If I make a mistake, I will be ok. 

I am capable of healthier choices. 


Work: 

The workplace can be a stress-inducing place, especially if you doubt your belonging. People report that deadlines and co-workers are triggers for their anxiety. Remember that these feelings are normal, and definitely surmountable. The first step is understanding how you function in the workplace. Are you completing all your work? Do you interact effectively with your co-workers? Hone in on specific areas of doubt, so you can create a concrete plan for improvement. Don't forget to ask for help as well! If you need clarification on the project, don’t hesitate to ask. In the long run, you’ll feel much more at ease completing your work, knowing you did the best you can. 

Daily Statements: 

I can finish my work for the day. 

My co-workers support me. 

I will take time for myself after work. 

I have passion and motivation. 


Driving: 

Driving is a very common anxiety-inducing situation that many people face on a daily basis. Whether it's a traffic jam or loud honking, many people avoid the downfalls of driving at all costs. Positive affirmations can be the first start being stepping in the car. Tell yourself “you can” and “you will” make it to that destination. Another useful tip is just becoming comfortable in the car. Turn on your favorite audiobook or talk to a friend before driving. The most useful tool I’ve found to manage my driving anxiety is to eat beforehand. Take care of your body and avoid driving on an empty stomach. 

Daily Statements: 

I am a good driver. 

I feel calm and confident behind the wheel.

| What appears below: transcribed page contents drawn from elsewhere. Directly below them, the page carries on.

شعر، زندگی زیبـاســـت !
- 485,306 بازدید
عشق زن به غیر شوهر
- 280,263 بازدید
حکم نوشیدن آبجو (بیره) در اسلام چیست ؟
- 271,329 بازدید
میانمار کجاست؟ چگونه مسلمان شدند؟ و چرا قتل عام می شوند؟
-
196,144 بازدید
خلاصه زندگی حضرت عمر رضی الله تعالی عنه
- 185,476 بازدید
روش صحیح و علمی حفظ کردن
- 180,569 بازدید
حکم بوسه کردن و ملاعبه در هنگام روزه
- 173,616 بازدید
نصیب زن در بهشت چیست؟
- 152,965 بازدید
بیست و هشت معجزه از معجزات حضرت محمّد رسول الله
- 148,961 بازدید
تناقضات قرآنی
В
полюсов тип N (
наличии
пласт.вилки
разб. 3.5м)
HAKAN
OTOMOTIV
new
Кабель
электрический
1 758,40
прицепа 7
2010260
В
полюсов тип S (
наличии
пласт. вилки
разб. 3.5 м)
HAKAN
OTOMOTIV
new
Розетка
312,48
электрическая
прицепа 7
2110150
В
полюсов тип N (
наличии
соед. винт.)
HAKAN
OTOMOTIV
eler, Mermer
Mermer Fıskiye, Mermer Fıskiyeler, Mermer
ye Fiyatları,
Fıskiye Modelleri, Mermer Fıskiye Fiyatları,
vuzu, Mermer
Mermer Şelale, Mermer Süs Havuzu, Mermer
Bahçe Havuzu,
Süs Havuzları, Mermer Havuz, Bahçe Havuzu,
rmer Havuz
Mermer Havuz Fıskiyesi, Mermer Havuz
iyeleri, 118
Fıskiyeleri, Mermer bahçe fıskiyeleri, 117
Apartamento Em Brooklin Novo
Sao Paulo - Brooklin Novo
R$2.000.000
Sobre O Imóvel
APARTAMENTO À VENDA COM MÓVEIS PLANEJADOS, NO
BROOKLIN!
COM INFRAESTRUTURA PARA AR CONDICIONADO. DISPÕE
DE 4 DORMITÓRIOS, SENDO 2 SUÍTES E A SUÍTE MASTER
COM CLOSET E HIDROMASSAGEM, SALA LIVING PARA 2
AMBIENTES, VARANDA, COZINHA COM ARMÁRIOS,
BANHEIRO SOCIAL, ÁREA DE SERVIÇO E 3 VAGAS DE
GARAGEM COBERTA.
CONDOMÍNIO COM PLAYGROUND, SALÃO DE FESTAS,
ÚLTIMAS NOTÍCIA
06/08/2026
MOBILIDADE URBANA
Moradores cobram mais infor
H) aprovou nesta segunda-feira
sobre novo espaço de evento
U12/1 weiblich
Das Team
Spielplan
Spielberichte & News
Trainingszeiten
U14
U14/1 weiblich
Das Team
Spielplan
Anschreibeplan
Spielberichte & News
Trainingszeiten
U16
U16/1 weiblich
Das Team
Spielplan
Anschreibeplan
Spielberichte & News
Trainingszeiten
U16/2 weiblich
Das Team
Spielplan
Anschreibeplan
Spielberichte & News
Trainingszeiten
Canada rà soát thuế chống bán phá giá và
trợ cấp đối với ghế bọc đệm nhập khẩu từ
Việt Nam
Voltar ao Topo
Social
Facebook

My driving gets better every day. 

I respect other drivers on the road. 


Traveling:

Traveling should be an exciting experience, but anxiety can get in the way. Traveling, especially to unfamiliar places, can induce stress due to the numerous unknown factors. That’s why the best option is to plan beforehand. Organize your money, medication, travel guide, etc. If you have anxiety traveling alone, bring a friend! Traveling with someone can ease stress and potentially make you more adventurous! 

Daily Statements: 

I am in control and I have my resources. 

Exploring makes me strong and confident. 

I will let my curiosity bring me to new things. 

I can have a great time on vacation. 


Social Anxiety:

Social interactions often make people with anxiety suffer in silence. Whether it's going to a party or having a family dinner, social anxiety is real and pervasive. I know it’s hard not to overthink in social situations, but there are ways to control this. Be mindful by remaining present in the moment. Challenging those negative thoughts will help reduce these symptoms. Another useful tip is to congratulate yourself after attending a group setting. Be proud of yourself and celebrate your success. 

Daily Statements: 

It’s easy meeting new people. 

I feel comfortable in crowds. 

Conversation is fun for me.

I am a friendly person. 

 

Dealing with anxiety in different situations can be hard, but it is achievable. Keep practicing these statements in the situations to develop healthy habits to combat your anxious thoughts.